(Pixel coordinate listings)
....

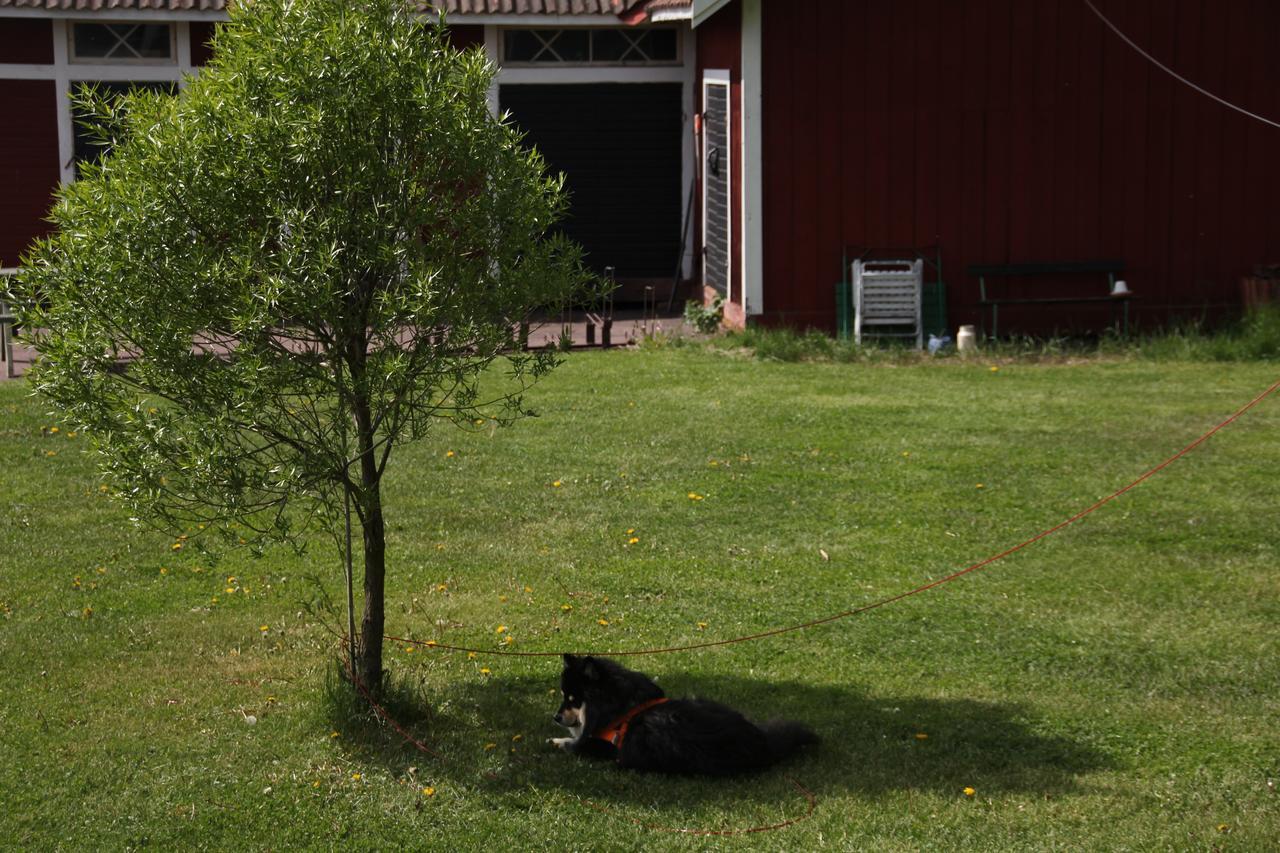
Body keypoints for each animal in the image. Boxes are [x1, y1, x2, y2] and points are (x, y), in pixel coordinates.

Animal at [547, 650, 808, 768]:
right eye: (563, 696)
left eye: (573, 700)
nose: (556, 717)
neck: (620, 708)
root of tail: (764, 745)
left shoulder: (605, 748)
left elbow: (576, 744)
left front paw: (559, 742)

....

Aim of the exercise: Set the records down again exactly, and omit any picture in them.

Task response:
Body keypoints for each animal in the image. Boxes are [x1, y1, x2, y2] and points are (x, y), in pixel coordinates.

Animal at [547, 650, 808, 768]:
right eye: (563, 696)
left eye: (573, 700)
nose: (556, 717)
neck: (620, 708)
root of tail: (764, 745)
left shoulder: (605, 748)
left elbow: (576, 744)
left front paw: (559, 742)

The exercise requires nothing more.